When we arrived back in Seattle, I set aside a few two-hour blocks in my schedule after teaching and began to research and simply write some ideas that had been flowing into my head over the previous years. I didn’t concern myself with structure or even quality yet – I simply set forth to create a new habit. Soon, in talking to my professors and colleagues, I settled upon an organization for my document, modifying templates I had seen used in other dissertations. With an order in place, it became easier to write. I could focus on one chapter at a time and make short-term goals for myself. I was not longer concerned with the lingering totality of this document, but just finishing a chapter by next Tuesday…

I spent most of 2016 writing. I practiced less, saw friends less - did everything else less. My prime hours were generally 10 PM to 1 AM. And, I remember staring outside our kitchen windows beyond my laptop while our cat, Mona, dozed on the chair next to me. Still, it wasn’t always continuous. The summer of that year was filled with touring and two weeks of coordinating the Seattle Saxophone Institute. But, I knew I had made enough progress, and circled a date in September to start my routine again. Finally, I asked to replace my Wind Ensemble stipend with a scholarship that would go toward paying for my final hours of dissertation defense.

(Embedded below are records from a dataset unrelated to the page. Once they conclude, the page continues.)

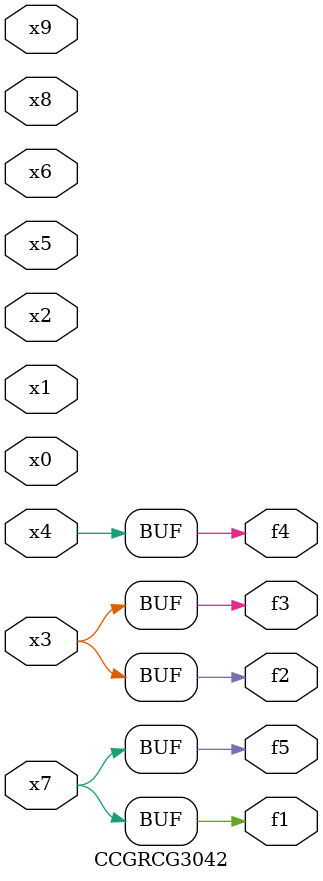
<source format=v>
module CCGRCG3042(
	input x0, x1, x2, x3, x4, x5, x6, x7, x8, x9,
	output f1, f2, f3, f4, f5
);
	assign f1 = x7;
	assign f2 = x3;
	assign f3 = x3;
	assign f4 = x4;
	assign f5 = x7;
endmodule

</source>
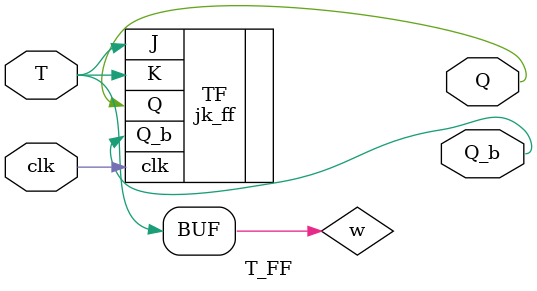
<source format=v>

`include "JK_FF.v"

module T_FF(output Q,
            output Q_b,
            input T,
            input clk);
   wire w;
   assign w = T;
   jk_ff TF(.J(w),.K(w),.clk(clk),.Q(Q),.Q_b(Q_b));

endmodule 

</source>
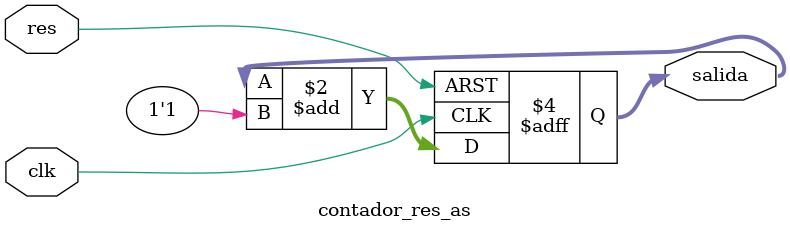
<source format=v>
module contador_res_as (
    input res,clk,
    output reg [7:0]salida = 8'b0
);

    always @(posedge clk, posedge res) begin
        if (res) begin
            salida<=8'b0;
        end
        else begin
            salida<=salida+1'b1;
        end
        
    end
endmodule
</source>
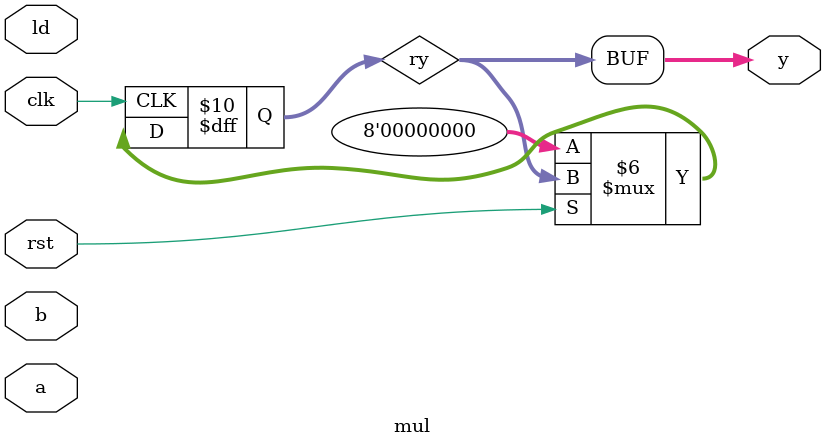
<source format=v>
`timescale 1ns/1ns

module mul(clk, rst, ld, a, b, y);
	input        clk;
	input        rst;
	input        ld;
	input  [3:0] a;
	input  [3:0] b;
	output [7:0] y;
	
	reg [3:0] ra;
	reg [7:0] ry;
	wire [4:0] w_add;
	 
	assign w_add = ry[7:4] + ra;
	assign y = ry;
	
	always@(posedge clk) begin : multiplicand
		if(rst == 1'b0) begin
			ra <= 4'b0000;
		/* write answer below */

		/* write answer above */
		end
	end

	always@(posedge clk) begin : product_multiplier
		if(rst == 1'b0) begin
			ry <= 8'b00000000;
		/* write answer below */

		/* write answer above */
		end
	end
	
endmodule

</source>
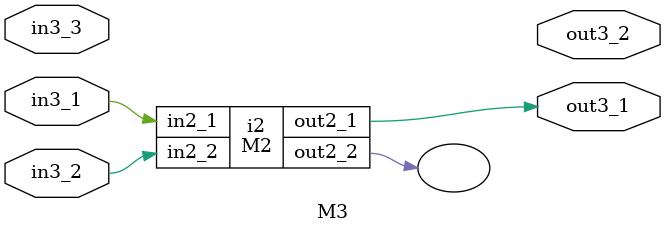
<source format=sv>
module M1 (input in1_1, in1_2, output out1_1, out1_2);
endmodule

module M2(input in2_1, in2_2, output out2_1, out2_2);
    M1 i1 (.in1_1(in2_1), .in1_2(), .out1_1(out2_1), .out1_2());
    M1 i2 (.in1_1(w1), .in1_2(w1), .out1_1(w2), .out1_2());
endmodule

module M3 (input in3_1, in3_2, in3_3, output out3_1, out3_2);
    M2 i2 (.in2_1(in3_1), .in2_2(in3_2), .out2_1(out3_1), .out2_2());
endmodule


</source>
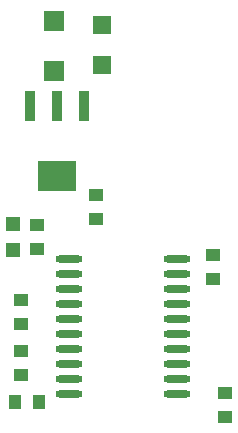
<source format=gtp>
%FSTAX24Y24*%
%MOIN*%
G70*
G01*
G75*
G04 Layer_Color=8421504*
%ADD10R,0.0709X0.0709*%
%ADD11R,0.0512X0.0472*%
%ADD12R,0.0374X0.1004*%
%ADD13R,0.1299X0.1004*%
%ADD14R,0.0512X0.0394*%
%ADD15R,0.0394X0.0512*%
%ADD16R,0.0630X0.0630*%
%ADD17O,0.0906X0.0236*%
%ADD18C,0.0100*%
%ADD19R,0.0591X0.0591*%
%ADD20C,0.0591*%
%ADD21C,0.0320*%
%ADD22R,0.0630X0.0630*%
%ADD23R,0.0374X0.0315*%
%ADD24R,0.0984X0.0512*%
D10*
X2363Y19545D02*
D03*
Y193796D02*
D03*
D11*
X234944Y187809D02*
D03*
Y188675D02*
D03*
D12*
X237306Y192621D02*
D03*
X2364D02*
D03*
X235494D02*
D03*
D13*
X2364Y190278D02*
D03*
D14*
X242Y183043D02*
D03*
Y182256D02*
D03*
X235732Y187848D02*
D03*
Y188635D02*
D03*
X2352Y184443D02*
D03*
Y183656D02*
D03*
Y185356D02*
D03*
Y186143D02*
D03*
X2416Y187643D02*
D03*
Y186856D02*
D03*
X2377Y189643D02*
D03*
Y188856D02*
D03*
D15*
X235794Y18275D02*
D03*
X235006D02*
D03*
D16*
X2379Y195319D02*
D03*
Y19398D02*
D03*
D17*
X240391Y183D02*
D03*
Y1835D02*
D03*
Y184D02*
D03*
Y1845D02*
D03*
Y185D02*
D03*
Y1855D02*
D03*
Y186D02*
D03*
Y1865D02*
D03*
Y187D02*
D03*
Y1875D02*
D03*
X236809Y183D02*
D03*
Y1835D02*
D03*
Y184D02*
D03*
Y1845D02*
D03*
Y185D02*
D03*
Y1855D02*
D03*
Y186D02*
D03*
Y1865D02*
D03*
Y187D02*
D03*
Y1875D02*
D03*
M02*

</source>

Now, if I didn’t complete my work, I’d be forfeiting real money. Knowing that, I completed my work in March 2017 and walked at commencement that summer!

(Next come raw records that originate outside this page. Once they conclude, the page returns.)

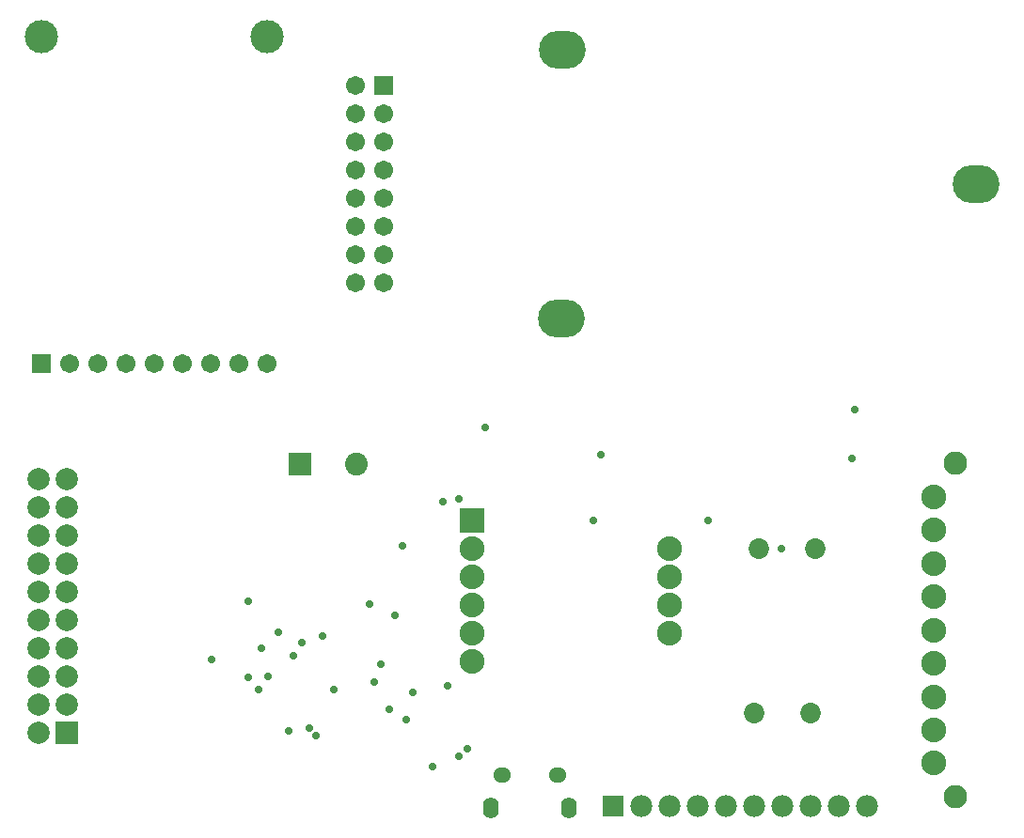
<source format=gbs>
G04*
G04 #@! TF.GenerationSoftware,Altium Limited,Altium Designer,19.1.5 (86)*
G04*
G04 Layer_Color=16711935*
%FSLAX25Y25*%
%MOIN*%
G70*
G01*
G75*
%ADD33C,0.07296*%
%ADD34C,0.08800*%
%ADD35C,0.08300*%
%ADD36R,0.07887X0.07887*%
%ADD37C,0.07887*%
%ADD38C,0.08083*%
%ADD39R,0.08083X0.08083*%
%ADD40R,0.08800X0.08800*%
%ADD41O,0.05524X0.07493*%
%ADD42O,0.06312X0.05328*%
%ADD43C,0.07800*%
%ADD44R,0.07800X0.07800*%
%ADD45C,0.11800*%
%ADD46C,0.06706*%
%ADD47R,0.06706X0.06706*%
%ADD48R,0.06706X0.06706*%
%ADD49O,0.16548X0.13398*%
%ADD50C,0.02800*%
D33*
X606800Y272800D02*
D03*
X626800D02*
D03*
X605200Y214347D02*
D03*
X625200D02*
D03*
D34*
X668800Y291022D02*
D03*
Y279211D02*
D03*
Y267400D02*
D03*
Y255589D02*
D03*
Y243778D02*
D03*
Y231967D02*
D03*
Y220156D02*
D03*
Y208345D02*
D03*
Y196534D02*
D03*
X505100Y272500D02*
D03*
Y262500D02*
D03*
Y252500D02*
D03*
Y242500D02*
D03*
Y232500D02*
D03*
X575100Y272500D02*
D03*
Y262500D02*
D03*
Y252500D02*
D03*
Y242500D02*
D03*
D35*
X676517Y184723D02*
D03*
Y302833D02*
D03*
D36*
X361500Y207300D02*
D03*
D37*
X351500D02*
D03*
X361500Y217300D02*
D03*
X351500D02*
D03*
X361500Y227300D02*
D03*
X351500D02*
D03*
X361500Y237300D02*
D03*
X351500D02*
D03*
X361500Y247300D02*
D03*
X351500D02*
D03*
X361500Y257300D02*
D03*
X351500D02*
D03*
X361500Y267300D02*
D03*
X351500D02*
D03*
X361500Y277300D02*
D03*
X351500D02*
D03*
X361500Y287300D02*
D03*
X351500D02*
D03*
X361500Y297300D02*
D03*
X351500D02*
D03*
D38*
X464302Y302691D02*
D03*
D39*
X444302D02*
D03*
D40*
X505100Y282500D02*
D03*
D41*
X539380Y180821D02*
D03*
X511821D02*
D03*
D42*
X535442Y192239D02*
D03*
X515758D02*
D03*
D43*
X645200Y181200D02*
D03*
X635200D02*
D03*
X625200D02*
D03*
X615200D02*
D03*
X605200D02*
D03*
X595200D02*
D03*
X585200D02*
D03*
X575200D02*
D03*
X565200D02*
D03*
D44*
X555200D02*
D03*
D45*
X432400Y454300D02*
D03*
X352400D02*
D03*
D46*
X372400Y338300D02*
D03*
X432400D02*
D03*
X422400D02*
D03*
X412400D02*
D03*
X402400D02*
D03*
X392400D02*
D03*
X382400D02*
D03*
X362400D02*
D03*
X463980Y366942D02*
D03*
X473980D02*
D03*
X463980Y376942D02*
D03*
X473980D02*
D03*
X463980Y386942D02*
D03*
X473980D02*
D03*
X463980Y396942D02*
D03*
X473980D02*
D03*
X463980Y406942D02*
D03*
X473980D02*
D03*
X463980Y416942D02*
D03*
X473980D02*
D03*
X463980Y426942D02*
D03*
X473980D02*
D03*
X463980Y436942D02*
D03*
D47*
X352400Y338300D02*
D03*
D48*
X473980Y436942D02*
D03*
D49*
X537327Y449527D02*
D03*
X536972Y354362D02*
D03*
X684000Y402000D02*
D03*
D50*
X500500Y290300D02*
D03*
X480400Y273600D02*
D03*
X494800Y289400D02*
D03*
X509800Y315800D02*
D03*
X473000Y231700D02*
D03*
X456270Y222728D02*
D03*
X429411D02*
D03*
X450000Y206200D02*
D03*
X430412Y237308D02*
D03*
X425900Y226927D02*
D03*
Y254100D02*
D03*
X444836Y239441D02*
D03*
X432700Y227300D02*
D03*
X413000Y233400D02*
D03*
X452342Y241796D02*
D03*
X481800Y212027D02*
D03*
X468793Y253056D02*
D03*
X441911Y234500D02*
D03*
X440240Y208050D02*
D03*
X447384Y209100D02*
D03*
X484300Y221500D02*
D03*
X491100Y195300D02*
D03*
X436419Y243047D02*
D03*
X475700Y215700D02*
D03*
X470411Y225426D02*
D03*
X477784Y249119D02*
D03*
X639922Y304647D02*
D03*
X640957Y321853D02*
D03*
X588700Y282800D02*
D03*
X548100Y282500D02*
D03*
X551000Y305900D02*
D03*
X503600Y201800D02*
D03*
X500500Y199100D02*
D03*
X614800Y272800D02*
D03*
X496500Y224100D02*
D03*
M02*

</source>
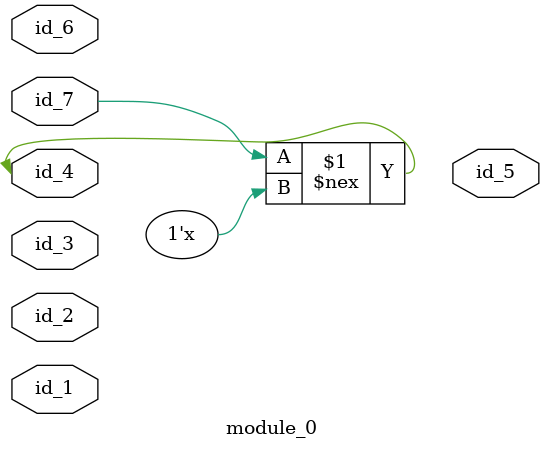
<source format=v>
`define pp_7 0
module module_0 (
    id_1,
    id_2,
    id_3,
    id_4,
    id_5,
    id_6,
    id_7
);
  input id_7;
  input id_6;
  output id_5;
  inout id_4;
  input id_3;
  inout id_2;
  input id_1;
  assign id_4 = id_7 !== id_6[1];
endmodule

</source>
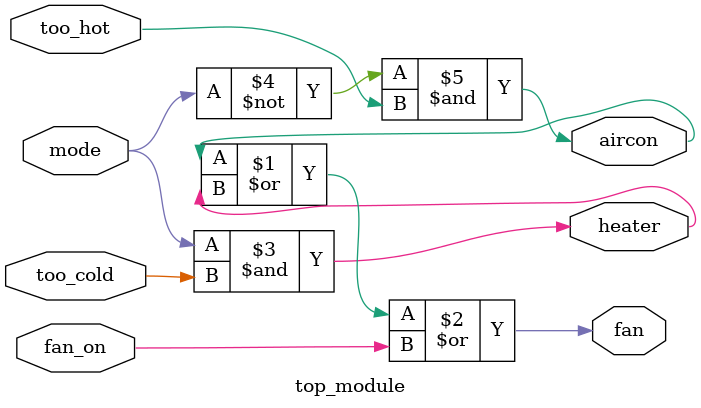
<source format=v>
module top_module (
    input too_cold,
    input too_hot,
    input mode,
    input fan_on,
    output heater,
    output aircon,
    output fan
); 
    assign fan = aircon | heater | fan_on;

    assign heater = mode&too_cold;
    assign aircon = ~mode & too_hot;

endmodule
</source>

Where does this story lead?

 

Had it not been for that break in my routine to visit our friends coinciding with reading a book on writing and habits, I’m not sure if I would have ever found the catalyst to begin writing. It took an extreme shift in my day-to-day patterns to let me think about my long-term goals over my short-term priorities. Riding the subway around a city where I only knew two people and two words to communicate gave me the space I needed to align my vision of what I wanted my life to be back home, and what kind of career I wanted to craft for myself going forward. I recall discussing this with my wife, who said “If you don’t prioritize your long-term goals, your short-term becomes your long-term!” That has stuck with me to this day.

Today, I’m sitting at home writing again. I was supposed to be rehearsing for a four-week long national tour with The Dip and seeing about thirty students in my own studio and various schools in the Seattle area. For posterity sake for anyone reading this later, a global pandemic that travelled to the United States by way of my home city has cancelled the tour and left me teaching just a handful of online lessons each day. I’m heartbroken to be removed from doing the things I love as a musician and teacher. But, just like my trip in 2016, I’m trying to use the opportunity to reframe what daily life can look like again. I’ve read countless corporate emails that begin “Given The Current Situation…” to the point where it has begun to seem like a slogan for our Seattle Shutdown.

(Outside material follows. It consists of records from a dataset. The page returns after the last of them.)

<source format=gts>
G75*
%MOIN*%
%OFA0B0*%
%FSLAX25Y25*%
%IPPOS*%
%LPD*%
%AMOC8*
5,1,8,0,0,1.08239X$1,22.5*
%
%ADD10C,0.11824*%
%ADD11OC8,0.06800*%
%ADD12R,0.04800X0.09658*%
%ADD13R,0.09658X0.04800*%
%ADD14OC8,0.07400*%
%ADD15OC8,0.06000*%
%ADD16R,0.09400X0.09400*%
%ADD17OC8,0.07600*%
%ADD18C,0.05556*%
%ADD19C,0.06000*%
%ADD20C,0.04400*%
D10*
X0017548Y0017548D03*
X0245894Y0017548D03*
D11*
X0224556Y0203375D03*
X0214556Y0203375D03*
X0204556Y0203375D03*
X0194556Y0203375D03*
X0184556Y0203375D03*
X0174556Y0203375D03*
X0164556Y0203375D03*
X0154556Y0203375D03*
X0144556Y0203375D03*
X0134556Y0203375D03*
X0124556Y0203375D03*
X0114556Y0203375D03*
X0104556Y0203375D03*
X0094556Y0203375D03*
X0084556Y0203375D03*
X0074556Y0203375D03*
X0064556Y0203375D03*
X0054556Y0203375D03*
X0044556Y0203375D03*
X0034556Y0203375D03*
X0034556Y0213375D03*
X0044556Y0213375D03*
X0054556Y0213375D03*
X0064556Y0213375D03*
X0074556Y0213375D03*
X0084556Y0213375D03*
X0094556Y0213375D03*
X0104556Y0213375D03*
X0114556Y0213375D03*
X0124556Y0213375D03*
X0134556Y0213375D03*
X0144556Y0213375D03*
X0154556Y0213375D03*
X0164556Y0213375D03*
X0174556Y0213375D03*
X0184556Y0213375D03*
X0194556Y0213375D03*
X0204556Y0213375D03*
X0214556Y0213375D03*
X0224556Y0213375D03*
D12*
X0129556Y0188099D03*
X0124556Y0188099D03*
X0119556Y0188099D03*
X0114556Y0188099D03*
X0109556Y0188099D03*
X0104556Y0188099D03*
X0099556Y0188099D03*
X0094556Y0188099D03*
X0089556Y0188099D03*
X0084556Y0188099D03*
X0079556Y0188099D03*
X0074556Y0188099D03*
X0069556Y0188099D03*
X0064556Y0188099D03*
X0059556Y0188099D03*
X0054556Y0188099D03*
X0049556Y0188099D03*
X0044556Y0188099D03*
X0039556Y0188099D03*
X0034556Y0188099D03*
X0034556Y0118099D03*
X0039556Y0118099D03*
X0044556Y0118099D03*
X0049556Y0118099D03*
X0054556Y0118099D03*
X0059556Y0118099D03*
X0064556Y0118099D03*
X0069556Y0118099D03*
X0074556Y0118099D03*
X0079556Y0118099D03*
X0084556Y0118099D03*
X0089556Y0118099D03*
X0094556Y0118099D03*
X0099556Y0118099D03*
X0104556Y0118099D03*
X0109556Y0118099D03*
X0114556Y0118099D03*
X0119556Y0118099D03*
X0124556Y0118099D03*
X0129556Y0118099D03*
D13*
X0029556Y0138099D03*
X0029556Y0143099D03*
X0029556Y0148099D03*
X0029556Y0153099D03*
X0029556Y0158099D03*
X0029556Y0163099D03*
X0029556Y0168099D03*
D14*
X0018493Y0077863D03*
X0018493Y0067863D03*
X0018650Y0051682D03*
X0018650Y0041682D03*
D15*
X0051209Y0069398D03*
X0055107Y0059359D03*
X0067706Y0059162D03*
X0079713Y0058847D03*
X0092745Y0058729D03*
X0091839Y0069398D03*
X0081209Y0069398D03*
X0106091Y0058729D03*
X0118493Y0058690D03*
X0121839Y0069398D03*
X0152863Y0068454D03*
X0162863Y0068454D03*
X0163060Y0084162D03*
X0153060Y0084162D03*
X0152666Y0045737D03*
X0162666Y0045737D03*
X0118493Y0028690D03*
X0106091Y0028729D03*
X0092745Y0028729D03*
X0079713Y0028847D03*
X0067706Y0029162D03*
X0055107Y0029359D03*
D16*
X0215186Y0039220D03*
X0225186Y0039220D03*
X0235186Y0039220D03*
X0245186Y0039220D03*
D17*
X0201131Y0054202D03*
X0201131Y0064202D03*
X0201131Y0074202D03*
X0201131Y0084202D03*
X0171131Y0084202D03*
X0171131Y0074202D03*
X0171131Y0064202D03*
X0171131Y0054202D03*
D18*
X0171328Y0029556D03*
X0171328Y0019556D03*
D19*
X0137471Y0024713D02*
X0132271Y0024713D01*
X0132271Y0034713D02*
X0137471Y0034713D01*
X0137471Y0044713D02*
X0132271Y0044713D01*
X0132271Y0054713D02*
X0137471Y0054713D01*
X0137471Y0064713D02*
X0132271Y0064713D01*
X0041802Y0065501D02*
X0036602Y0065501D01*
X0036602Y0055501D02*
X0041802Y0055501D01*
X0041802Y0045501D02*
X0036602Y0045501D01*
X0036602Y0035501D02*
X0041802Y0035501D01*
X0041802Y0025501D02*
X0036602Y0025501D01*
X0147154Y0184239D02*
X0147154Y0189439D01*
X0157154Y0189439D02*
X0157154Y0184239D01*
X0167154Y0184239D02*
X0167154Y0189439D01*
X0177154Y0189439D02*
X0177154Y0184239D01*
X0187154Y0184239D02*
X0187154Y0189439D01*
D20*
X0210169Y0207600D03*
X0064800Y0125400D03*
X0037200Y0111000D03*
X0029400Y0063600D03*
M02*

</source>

I’ve wanted to write here countless times over the past months. Each time, the gravity of a “first post” since 2018 became a difficult boundary to overcome in my head. Which…is dumb. This is a single blog, on a single website, that very few people will find their way to read. Not to mention, as this climbs to 1,300 words, I would wonder how many people are still reading this far! So, I decided to take a few hours this afternoon while my wife is on her own work-from-home calls to keep our house relatively quiet and sit down to type this stream-of-consciousness memoir.

With this reintroduction out of the way, I hope to finally bring forth a few ideas that have been sifting around my brain for the past few years. But first,  wanted to reflect on why I’ve stopped writing (or never started) in the past. Given the current situation, why not?